Anthony Morales

No. 46
- Position: Linebacker

Personal information
- Born: August 27, 1990 (age 35) Edmond, Oklahoma, U.S.
- Listed height: 5 ft 10 in (1.78 m)
- Listed weight: 230 lb (104 kg)

Career information
- High school: Edmond Memorial
- College: Weber State University
- NFL draft: 2014: undrafted

Career history
- Carolina Panthers (2014);

= Anthony Morales =

American football player (born 1990)

Anthony Morales (born August 27, 1990) is an American former football linebacker. Morales played college football at Weber State University from 2009 to 2013. Morales was signed by the Carolina Panthers on July 24, 2014, and was subsequently waived on August 25, 2014.

==College career==

Morales attended Weber State University, starting in 2009 and finished his collegiate career in 2013. He sat out the 2009 season as a red shirt in February 2009. In 2010, he played 10 games as a Redshirt Freshman and started in one game. He recorded 19 total tackles during the 2010 season. As a sophomore in 2011, he started in 11 games for the Wildcats receiving an Honorable Mention in the Big Sky All-Conference honors at linebacker, he record 115 total tackles during his 2011 sophomore season. As a Junior in 2012, Morales served as one of the team captains and started in 9 of the 11 games during the season. He earned Second-team Big Sky All-Conference honors at linebacker totaling 108 tackles for the season. In the 2013 Senior year, Morals was named to the Big Sky All-Conference Third-team recording 100 total tackles in his final year of eligibility. He finished his career at Weber State as one of the top linebackers in school history. He served as a defensive captain for three-strait years, playing in 40 career games and totaling 342 career tackles which rank fifth in school history.

==Professional career==

Morales was signed by the Carolina Panthers on July 24, 2014. After Morales signed his two-year contract with the Carolina Panthers he stated "I'm on the 90-man roster and I've got to make the cut, so I'll be in the preseason games and then after the third one, they do the cut to 55 and then after the last game, they go down to 53," Morales said."[The Panthers] have 10 linebackers, including myself."It was weird because I was actually enrolling into Weber (on Tuesday) and then my agent called me and said, 'Pack up, you're a Carolina Panther.' It was kind of ironic; I still have two classes left to graduate, so I was just going to go back to Weber for this semester.". Morales played in a preseason game during the 2014 season.

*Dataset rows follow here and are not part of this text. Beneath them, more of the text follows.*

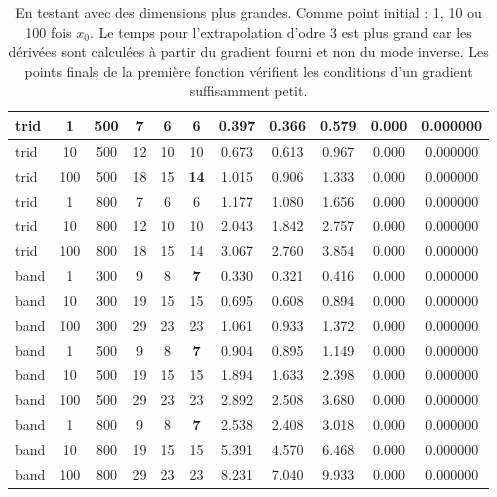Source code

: \begin{table}
\begin{center}
{\begin{tabular}{|l|c|c|c|c|c|c|c|c|c|c|}
trid & 1 & 500 & 7 & 6 & 6 & 0.397 & 0.366 & 0.579 & 0.000 & 0.000000 \\\hline 
trid & 10 & 500 & 12 & 10 & 10 & 0.673 & 0.613 & 0.967 & 0.000 & 0.000000 \\\hline 
trid & 100 & 500 & 18 & 15 &{\bf 14} & 1.015 & 0.906 & 1.333 & 0.000 & 0.000000 \\\hline 
trid & 1 & 800 & 7 & 6 & 6 & 1.177 & 1.080 & 1.656 & 0.000 & 0.000000 \\\hline 
trid & 10 & 800 & 12 & 10 & 10 & 2.043 & 1.842 & 2.757 & 0.000 & 0.000000 \\\hline 
trid & 100 & 800 & 18 & 15 & 14 & 3.067 & 2.760 & 3.854 & 0.000 & 0.000000 \\\hline 
band & 1 & 300 & 9 & 8 &{\bf 7} & 0.330 & 0.321 & 0.416 & 0.000 & 0.000000 \\\hline 
band & 10 & 300 & 19 & 15 & 15 & 0.695 & 0.608 & 0.894 & 0.000 & 0.000000 \\\hline 
band & 100 & 300 & 29 & 23 & 23 & 1.061 & 0.933 & 1.372 & 0.000 & 0.000000 \\\hline 
band & 1 & 500 & 9 & 8 &{\bf 7} & 0.904 & 0.895 & 1.149 & 0.000 & 0.000000 \\\hline 
band & 10 & 500 & 19 & 15 & 15 & 1.894 & 1.633 & 2.398 & 0.000 & 0.000000 \\\hline 
band & 100 & 500 & 29 & 23 & 23 & 2.892 & 2.508 & 3.680 & 0.000 & 0.000000 \\\hline 
band & 1 & 800 & 9 & 8 &{\bf 7} & 2.538 & 2.408 & 3.018 & 0.000 & 0.000000 \\\hline 
band & 10 & 800 & 19 & 15 & 15 & 5.391 & 4.570 & 6.468 & 0.000 & 0.000000 \\\hline 
band & 100 & 800 & 29 & 23 & 23 & 8.231 & 7.040 & 9.933 & 0.000 & 0.000000 \\\hline 
\end{tabular}
}
	\end{center}
	\caption{En testant avec des dimensions plus grandes. Comme point initial : 1, 10 ou 100 fois $x_0$. Le temps pour 
l'extrapolation d'odre 3 est plus grand car les d\'eriv\'ees sont calcul\'ees \`a partir du gradient fourni et non du mode inverse.
Les points finals de la premi\`ere fonction v\'erifient les conditions d'un gradient suffisamment petit.}
\label{tab:dimplus}


\end{table}

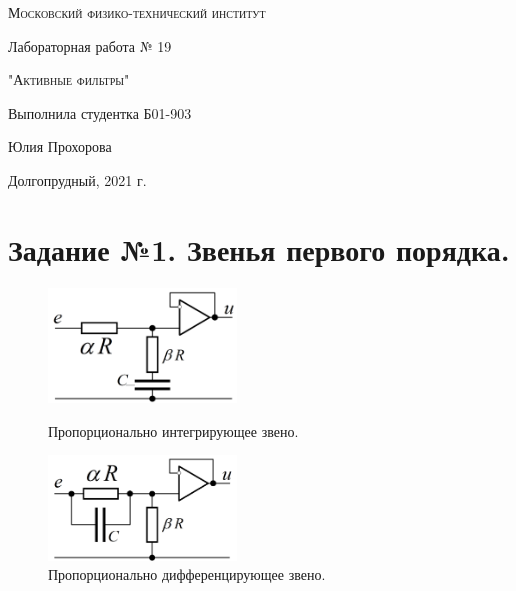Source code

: \documentclass[12pt,a4paper]{article}
\begin{document}
\begin{titlepage}
	\centering
	\vspace{5cm}
	{\scshape\LARGE Московский физико-технический институт \par}
	\vspace{5cm}

	{\huge Лабораторная работа № 19 \par}
	\vspace{1cm}
	{\scshape\Large "Активные фильтры"\par}
	\vspace{2cm}
	\vfill
\begin{flushright}
	{\Large Выполнила студентка Б01-903}\par
	\vspace{0.3cm}
	{\LARGE Юлия Прохорова} \par

	
\end{flushright}
	

	\vfill\large

	Долгопрудный, 2021 г.
\end{titlepage}

\section{Задание №1. Звенья первого порядка.}

\begin{figure}[h]
    \begin{center}
    \begin{minipage}[h]{0.4\linewidth}
    \includegraphics[width=5cm]{интегрирующая.png}
    \caption{Пропорционально интегрирующее звено.}
    \label{integr}
    \end{minipage}
    \hfill
    \begin{minipage}[h]{0.45\linewidth}
        \includegraphics[width=5cm]{дифференцирующая.png}
        \caption{Пропорционально дифференцирующее звено.}
        \label{differ}
    \end{minipage}
    \end{center}
    \end{figure}
\end{document}
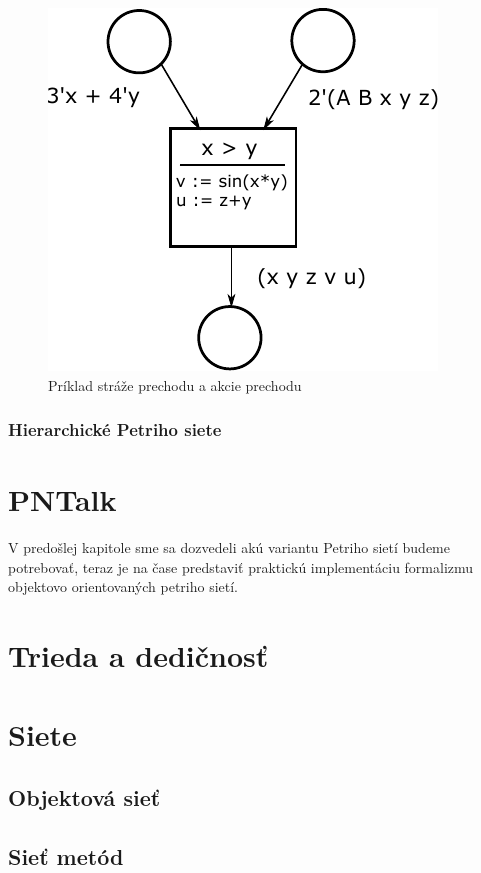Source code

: \begin{figure}[H]
	\centering
	\includegraphics[scale=0.75]{obrazky-figures/PN-guard}
	\caption{Príklad stráže prechodu a akcie prechodu}
	\label{fig:guard}
\end{figure}

\subsubsection{Hierarchické Petriho siete}





\section{PNTalk}

V predošlej kapitole sme sa dozvedeli akú variantu Petriho sietí budeme potrebovať, teraz je na čase predstaviť praktickú implementáciu formalizmu objektovo orientovaných petriho sietí.
\section{Trieda a dedičnosť}

\section{Siete}

\subsection{Objektová sieť}

\subsection{Sieť metód}

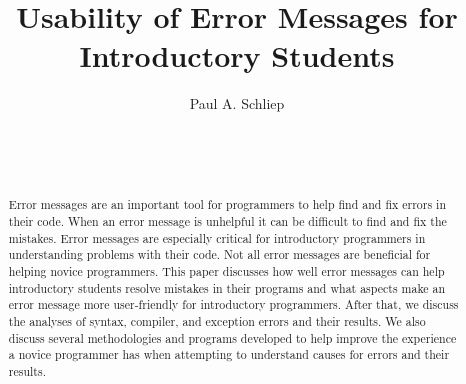 \documentclass{sig-alternate}
\begin{document}

\title{Usability of Error Messages for Introductory Students}


\author{
\alignauthor
Paul A. Schliep\\
	\\
	\\
	\\
}

\maketitle
\begin{abstract}
Error messages are an important tool for programmers to help find and fix errors in their code.
When an error message is unhelpful it can be difficult to find and fix the mistakes.
Error messages are especially critical for introductory programmers in understanding problems with their code.
Not all error messages are beneficial for helping novice programmers.
This paper discusses how well error messages can help introductory students resolve mistakes in their programs and what aspects make an error message more user-friendly for introductory programmers.
After that, we discuss the analyses of syntax, compiler, and exception errors and their results.
We also discuss several methodologies and programs developed to help improve the experience a novice programmer has when attempting to understand causes for errors and their results.

\end{abstract}

\end{document}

He was subsequently waived on August 25, 2014.

== Personal life ==

On January 8, 2015, Morales was charged with aggravated assault and battery for allegedly breaking the jaw of Yankees pitching prospect Ty Hensley in what was described by Oklahoma authorities as an argument about signing bonuses. The alleged incident occurred on December 28, 2014, in which the charging document filed by the Oklahoma County District Attorney's Office says Morales repeatedly kicked Hensley in the face "resulting in a fractured jaw and broken teeth" at a home near Oklahoma City. Morales states that he was simply acting in self-defense.